ECLI:NL:RBZWB:2024:810
Rechtbank Zeeland-West-Brabant
- Eerste aanleg - enkelvoudig
- Rechtspraak.nl
Beoordeling van de WOZ-waarde van een onroerende zaak in Tilburg
In deze uitspraak van de Rechtbank Zeeland-West-Brabant, gedaan op 7 februari 2024, wordt het beroep van de belanghebbende tegen de uitspraak op bezwaar van de heffingsambtenaar van de gemeente Tilburg beoordeeld. De heffingsambtenaar had op 28 februari 2022 de waarde van de onroerende zaak, gelegen aan [adres 1] te [plaats], vastgesteld op € 360.000 per 1 januari 2021. De belanghebbende, eigenaar van de woning, had bezwaar gemaakt tegen deze waardevaststelling en stelde dat de waarde maximaal € 348.000 zou moeten zijn. De rechtbank heeft op 12 januari 2024 de zaak behandeld, waarbij de gemachtigde van de belanghebbende en de heffingsambtenaar aanwezig waren.
De rechtbank concludeert dat de heffingsambtenaar voldoende aannemelijk heeft gemaakt dat de WOZ-waarde van de woning niet te hoog is vastgesteld. De rechtbank heeft de vergelijkingsmethode toegepast, waarbij de waarde van de woning is vastgesteld aan de hand van de verkoopopbrengst van vergelijkbare woningen. De rechtbank oordeelt dat de referentiewoningen, die zijn gebruikt door de heffingsambtenaar, voldoende vergelijkbaar zijn met de woning van de belanghebbende. De rechtbank heeft vastgesteld dat de heffingsambtenaar in voldoende mate rekening heeft gehouden met de verschillen tussen de woning en de referentiewoningen.
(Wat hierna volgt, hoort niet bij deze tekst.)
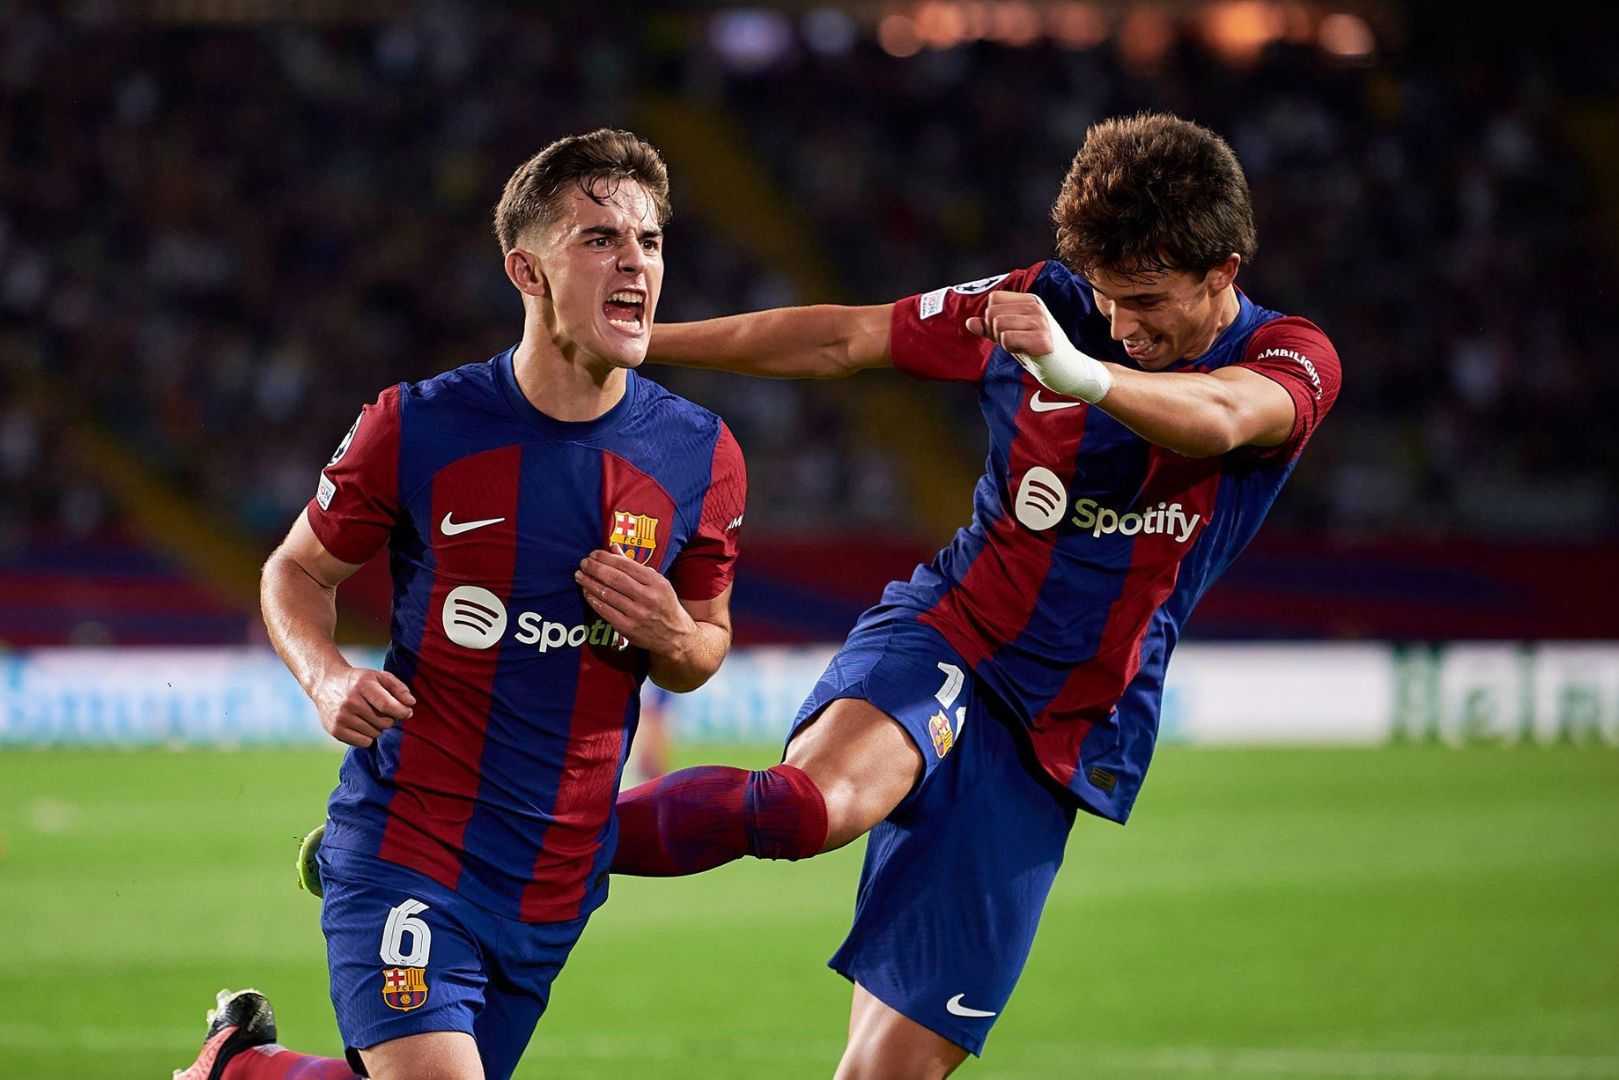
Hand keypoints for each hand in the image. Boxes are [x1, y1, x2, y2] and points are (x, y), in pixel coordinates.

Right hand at [312, 666, 414, 747]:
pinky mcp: (335, 730)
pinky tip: (363, 725)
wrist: (326, 683)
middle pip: (384, 722)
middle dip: (390, 719)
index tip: (407, 712)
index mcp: (363, 685)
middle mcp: (350, 701)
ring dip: (378, 727)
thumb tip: (411, 704)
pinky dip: (368, 737)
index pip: (387, 705)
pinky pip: (363, 742)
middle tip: (383, 712)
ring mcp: (341, 717)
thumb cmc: (359, 681)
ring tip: (370, 716)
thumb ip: (398, 688)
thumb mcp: (379, 676)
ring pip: (375, 733)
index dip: (402, 712)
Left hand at [576, 544, 696, 656]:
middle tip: (584, 563)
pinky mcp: (628, 628)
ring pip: (608, 594)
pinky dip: (594, 600)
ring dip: (590, 583)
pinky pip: (606, 611)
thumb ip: (634, 566)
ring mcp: (637, 614)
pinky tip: (586, 592)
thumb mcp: (657, 582)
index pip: (626, 565)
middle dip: (596, 568)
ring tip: (580, 575)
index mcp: (656, 582)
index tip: (594, 554)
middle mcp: (648, 597)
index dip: (607, 558)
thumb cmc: (664, 604)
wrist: (675, 635)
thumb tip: (613, 548)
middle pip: (615, 579)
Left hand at [966, 291, 1112, 402]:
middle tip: (1017, 342)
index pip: (993, 299)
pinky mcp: (1042, 340)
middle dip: (996, 332)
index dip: (992, 318)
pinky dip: (1011, 349)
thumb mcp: (1010, 336)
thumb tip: (969, 322)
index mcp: (1030, 300)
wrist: (1067, 370)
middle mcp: (1036, 306)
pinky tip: (1028, 352)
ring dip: (1004, 342)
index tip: (1010, 332)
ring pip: (997, 325)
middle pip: (992, 312)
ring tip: (1024, 347)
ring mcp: (1041, 322)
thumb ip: (990, 328)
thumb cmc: (1037, 351)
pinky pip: (1007, 339)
Uiteindelijk verklaart de rechtbank het beroep van de belanghebbende ongegrond, wat betekent dat de waardebeschikking en de aanslag onroerendezaakbelastingen (OZB) gehandhaafd blijven. De belanghebbende heeft geen recht op terugbetaling van griffierecht of vergoeding van proceskosten. De uitspraak is openbaar gemaakt en partijen zijn geïnformeerd over de mogelijkheid tot hoger beroep.